RECORDS SHOWN:
· · ·

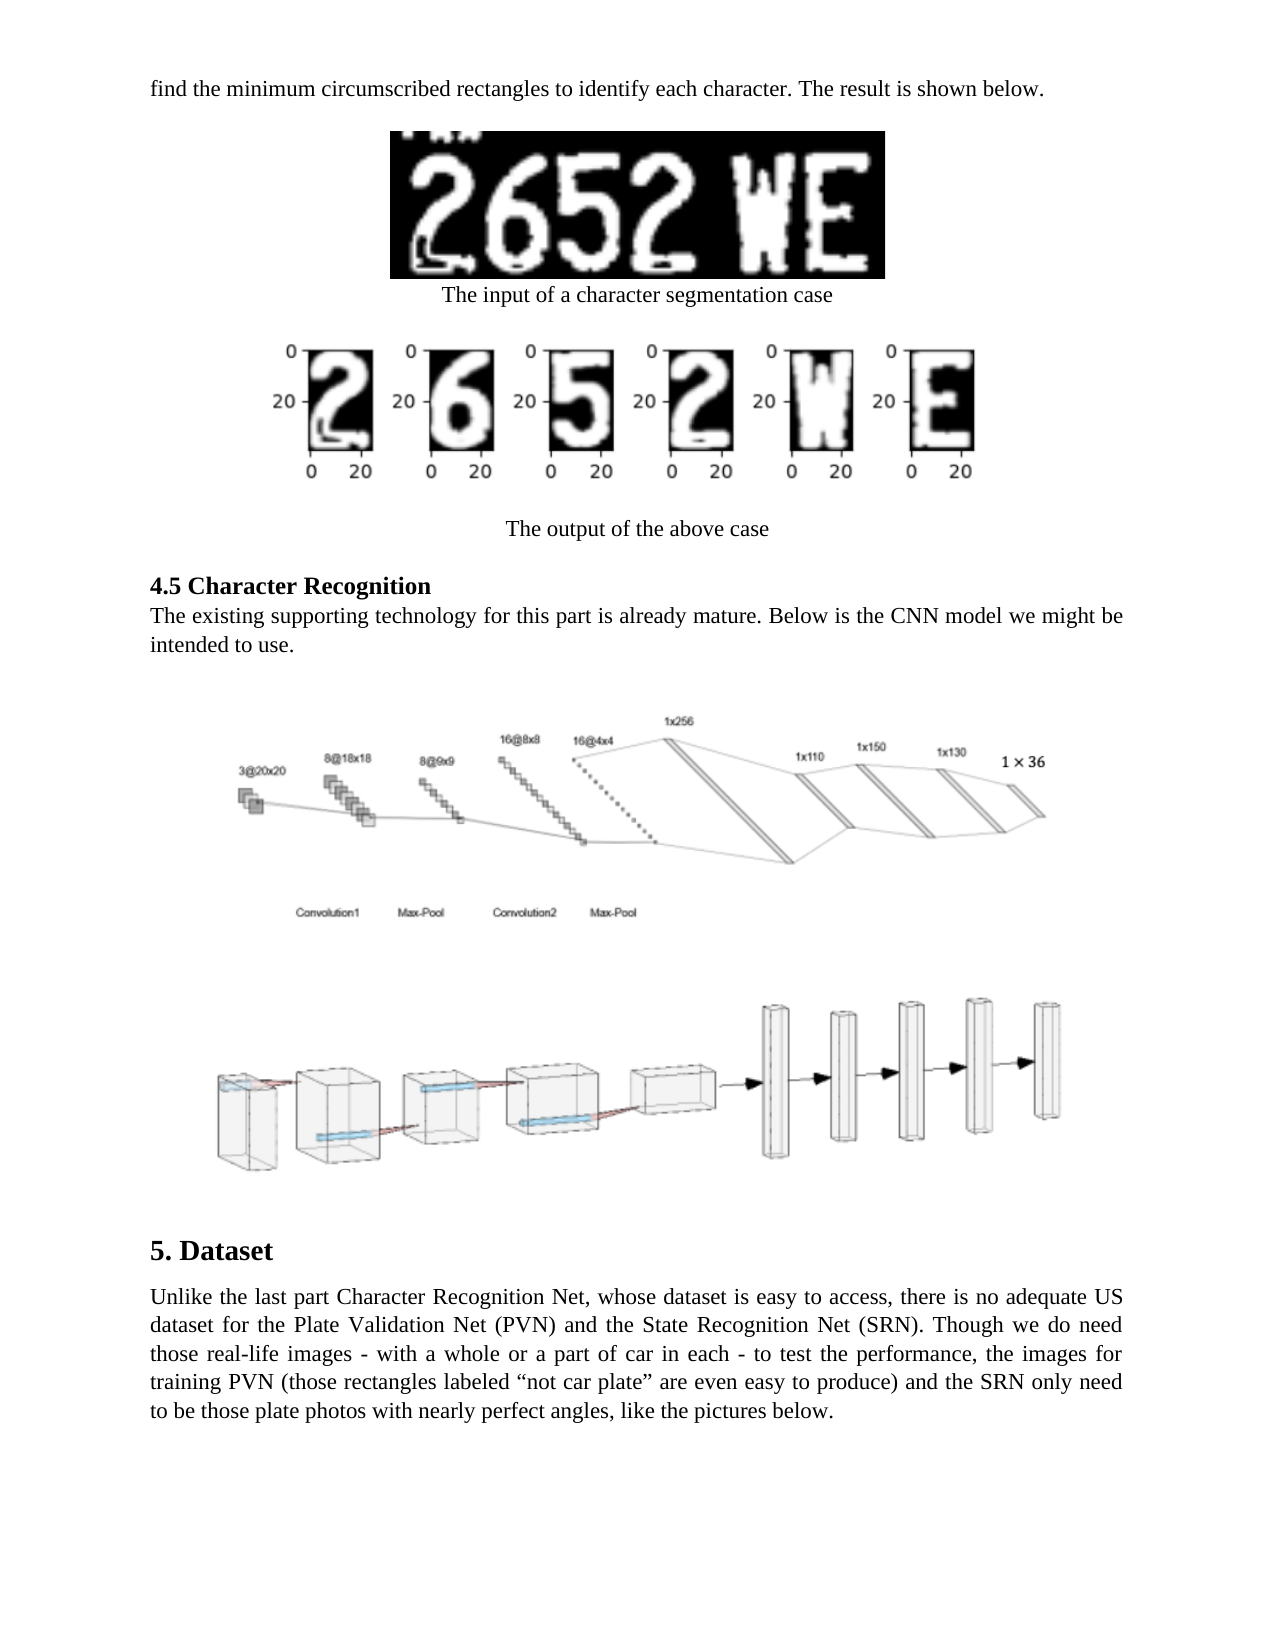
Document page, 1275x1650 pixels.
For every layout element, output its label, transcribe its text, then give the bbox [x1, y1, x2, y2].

text Unlike the last part Character Recognition Net, whose dataset is easy to access, there is no adequate US dataset for the Plate Validation Net (PVN) and the State Recognition Net (SRN). Though we do need those real-life images - with a whole or a part of car in each - to test the performance, the images for training PVN (those rectangles labeled “not car plate” are even easy to produce) and the SRN only need to be those plate photos with nearly perfect angles, like the pictures below. [150, 1283, 1125, 1423]
text 5. Dataset [150, 1233, 1125, 1266]
picture [254, 309, 1021, 512]
text The output of the above case [150, 514, 1125, 541]
text 4.5 Character Recognition [150, 571, 1125, 600]
text The input of a character segmentation case [150, 281, 1125, 307]
picture [225, 687, 1050, 929]
picture [187, 959, 1088, 1202]
text Character segmentation is based on connected domains. After Morphological processing, each character becomes a whole block. Then, use the edge detection to obtain the contour of each character. After that, find the minimum circumscribed rectangles to identify each character. The result is shown below. [150, 75, 1125, 101]
picture [390, 131, 886, 279]
text The existing supporting technology for this part is already mature. Below is the CNN model we might be intended to use. [150, 602, 1125, 657]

· · ·

Working from the material above, transcribe it exactly while omitting pictures.

Document page, 1275x1650 pixels.
For every layout element, output its label, transcribe its text, then give the bbox [x1, y1, x2, y2].

text Unlike the last part Character Recognition Net, whose dataset is easy to access, there is no adequate US dataset for the Plate Validation Net (PVN) and the State Recognition Net (SRN). Though we do need those real-life images - with a whole or a part of car in each - to test the performance, the images for training PVN (those rectangles labeled “not car plate” are even easy to produce) and the SRN only need to be those plate photos with nearly perfect angles, like the pictures below. [150, 1283, 1125, 1423]
text 5. Dataset [150, 1233, 1125, 1266]
picture [254, 309, 1021, 512]
text The output of the above case [150, 514, 1125, 541]
text 4.5 Character Recognition [150, 571, 1125, 600]
text The input of a character segmentation case [150, 281, 1125, 307]
picture [225, 687, 1050, 929]
picture [187, 959, 1088, 1202]
text Character segmentation is based on connected domains. After Morphological processing, each character becomes a whole block. Then, use the edge detection to obtain the contour of each character. After that, find the minimum circumscribed rectangles to identify each character. The result is shown below. [150, 75, 1125, 101]
picture [390, 131, 886, 279]
text The existing supporting technology for this part is already mature. Below is the CNN model we might be intended to use. [150, 602, 1125, 657]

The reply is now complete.